5. Korban ajukan perlindungan ke lembaga perlindungan saksi dan korban (LPKS)

RZ mengajukan permohonan perlindungan ke Lembaga Perlindungan Saksi dan Korban (LPSK). Pengajuan itu dibenarkan langsung oleh Wakil Ketua LPSK, Edwin Partogi. Kata Edwin, LPSK telah menerima permohonan tersebut.

"Sudah ada, baru siang ini permohonannya masuk dari satu orang korban," kata Edwin saat dikonfirmasi wartawan, Minggu, 25 Februari 2024.

Edwin menjelaskan pihaknya membutuhkan waktu setidaknya 30 hari untuk memproses pengajuan permohonan perlindungan tersebut. Waktu itu dihitung dari diterimanya permohonan perlindungan oleh LPSK.

Pihak korban pun sudah bersurat kepada beberapa lembaga terkait lainnya, Kementerian Pendidikan, Kebudayaan, Riset, dan Teknologi (Kemendikbud Ristek RI), Lembaga Layanan Pendidikan Tinggi (LLDIKTI), hingga Komnas Perempuan.

Menurut Amanda Manthovani, Klienya meminta perlindungan ke LPSK karena khawatir dengan relasi kuasa di lingkungan Universitas tersebut.

6. Kemendikbud Ristek selidiki kasus dugaan pelecehan seksual oleh rektor UP

Kemendikbud menanggapi dugaan kasus pelecehan seksual di UP, untuk turun tangan dan turut mengawasi kasus tersebut melalui inspektorat jenderal.

"Berdasarkan laporan masyarakat, kasus tersebut sudah ditangani inspektorat jenderal," ucap Direktur Jenderal Pendidikan Tinggi, Riset, dan Teknologi, Nizam kepada wartawan, Minggu, 25 Februari 2024. 
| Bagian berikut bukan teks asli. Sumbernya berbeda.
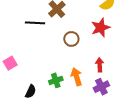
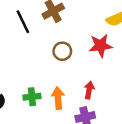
black line: (35, 23) -> (23, 22), turned 48

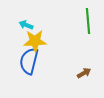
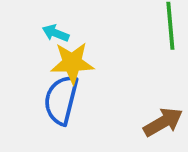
brown arrow: (84, 73) -> (163, 122), size x1.5

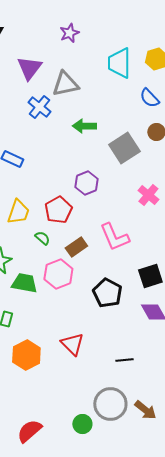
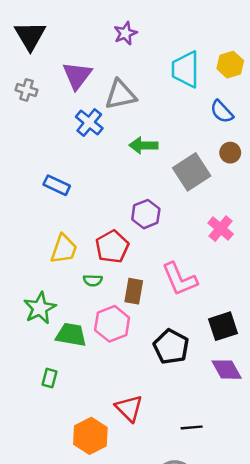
green semicircle: (42, 238) -> (93, 280), turned 140
brown rectangle: (76, 247) -> (134, 291), turned -45
orange hexagon: (26, 355) -> (90, 436), moved

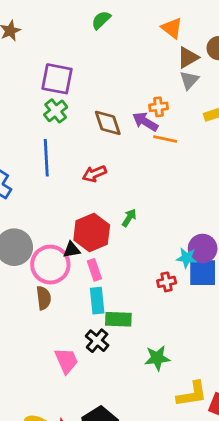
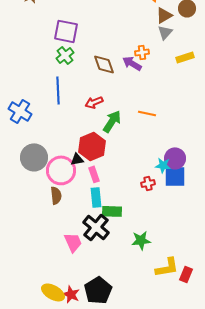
orange line: (165, 139) -> (147, 113), moved
green arrow: (129, 218) -> (112, 121), moved, size x1.6
black cross: (97, 341) -> (96, 227), size x1.5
Nizam mengatakan, Kementerian melakukan tindak lanjut berdasarkan Permendikbudristek tentang Pencegahan dan Penanganan Kekerasan Seksual (PPKS). Tindak lanjut ini juga kata Nizam dilakukan bersama dengan stakeholder terkait. 

"Kementerian melakukan tindak lanjut sesuai Permendikbudristek tentang PPKS. Biasanya bersama dengan LLDIKTI dan Badan Penyelenggara Perguruan Tinggi," ungkapnya

7. ETH meminta pemeriksaan kasus ditunda

ETH, tidak menghadiri panggilan polisi terkait kasus dugaan pelecehan seksual yang dituduhkan kepadanya, ketidakhadiran ETH ini diungkapkan oleh kuasa hukumnya.

"Pada hari ini, klien kami Prof ETH sedang berhalangan hadir dalam Pemeriksaan di Subdit Renakta Polda Metro Jaya," ujar pengacaranya, Raden Nanda Setiawan, Senin 26 Februari 2024.

Alasannya, ETH sudah ada jadwal sebelum surat undangan dari polisi diterima. Raden menambahkan, pihaknya sudah mengirim surat permohonan penundaan pemeriksaan ke polisi. Namun, belum diketahui kapan pemeriksaan ulang akan dilakukan.